** EXERCISE REQUIREMENTS **
Retype the entries below without any change.

▬▬▬

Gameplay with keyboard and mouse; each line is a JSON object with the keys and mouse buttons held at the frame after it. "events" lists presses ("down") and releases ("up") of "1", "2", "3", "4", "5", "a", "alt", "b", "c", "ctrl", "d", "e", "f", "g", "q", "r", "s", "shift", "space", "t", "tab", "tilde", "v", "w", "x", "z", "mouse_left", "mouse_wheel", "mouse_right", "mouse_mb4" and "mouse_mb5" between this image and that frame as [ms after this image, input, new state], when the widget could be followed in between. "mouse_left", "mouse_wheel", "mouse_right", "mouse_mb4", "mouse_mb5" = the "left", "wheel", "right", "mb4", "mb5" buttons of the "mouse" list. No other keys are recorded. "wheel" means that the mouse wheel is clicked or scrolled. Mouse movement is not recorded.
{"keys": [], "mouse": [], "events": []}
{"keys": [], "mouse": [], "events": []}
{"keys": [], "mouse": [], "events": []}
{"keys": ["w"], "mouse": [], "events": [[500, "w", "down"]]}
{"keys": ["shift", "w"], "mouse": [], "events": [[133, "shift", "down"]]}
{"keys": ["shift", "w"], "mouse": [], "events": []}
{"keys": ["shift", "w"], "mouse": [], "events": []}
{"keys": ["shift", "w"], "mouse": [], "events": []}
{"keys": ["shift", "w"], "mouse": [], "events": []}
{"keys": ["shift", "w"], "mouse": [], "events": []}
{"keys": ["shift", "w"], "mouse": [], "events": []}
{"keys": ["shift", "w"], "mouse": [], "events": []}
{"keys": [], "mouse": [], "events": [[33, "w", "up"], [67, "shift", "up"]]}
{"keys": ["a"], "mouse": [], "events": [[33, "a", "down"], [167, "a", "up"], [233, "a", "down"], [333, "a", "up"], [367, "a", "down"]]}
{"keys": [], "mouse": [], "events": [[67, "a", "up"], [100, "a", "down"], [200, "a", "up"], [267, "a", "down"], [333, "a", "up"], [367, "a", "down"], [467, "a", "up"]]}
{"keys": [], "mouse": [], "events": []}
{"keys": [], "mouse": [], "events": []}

▬▬▬

** SOLUTION TO THE PROBLEM **
Gameplay with keyboard and mouse; each line is a JSON object with the keys and mouse buttons held at the frame after it. "events" lists presses ("down") and releases ("up") of "1", "2", "3", "4", "5", "a", "alt", "b", "c", "ctrl", "d", "e", "f", "g", "q", "r", "s", "shift", "space", "t", "tab", "tilde", "v", "w", "x", "z", "mouse_left", "mouse_wheel", "mouse_right", "mouse_mb4" and "mouse_mb5" between this image and that frame as [ms after this image, input, new state], when the widget could be followed in between. "mouse_left", "mouse_wheel", "mouse_right", "mouse_mb4", "mouse_mb5" = the "left", "wheel", "right", "mb4", "mb5" buttons of the "mouse" list. No other keys are recorded. "wheel" means that the mouse wheel is clicked or scrolled. Mouse movement is not recorded.
{"keys": [], "mouse": [], "events": []}
{"keys": [], "mouse": [], "events": []}
{"keys": [], "mouse": [], "events": []}
{"keys": ["w"], "mouse": [], "events": [[500, "w", "down"]]}
{"keys": ["shift", "w"], "mouse": [], "events": [[133, "shift", "down"]]}
{"keys": ["shift", "w"], "mouse": [], "events": []}
{"keys": ["shift", "w"], "mouse": [], "events": []}
{"keys": ["shift", "w"], "mouse": [], "events": []}
{"keys": ["shift", "w"], "mouse": [], "events": []}
{"keys": ["shift", "w"], "mouse": [], "events": []}
{"keys": ["shift", "w"], "mouse": [], "events": []}
{"keys": ["shift", "w"], "mouse": [], "events": []}
{"keys": [], "mouse": [], "events": [[33, "w", "up"], [67, "shift", "up"]]}
{"keys": ["a"], "mouse": [], "events": [[33, "a", "down"], [167, "a", "up"], [233, "a", "down"], [333, "a", "up"], [367, "a", "down"]]}
{"keys": [], "mouse": [], "events": [[67, "a", "up"], [100, "a", "down"], [200, "a", "up"], [267, "a", "down"], [333, "a", "up"], [367, "a", "down"], [467, "a", "up"]]}
{"keys": [], "mouse": [], "events": []}
{"keys": [], "mouse": [], "events": []}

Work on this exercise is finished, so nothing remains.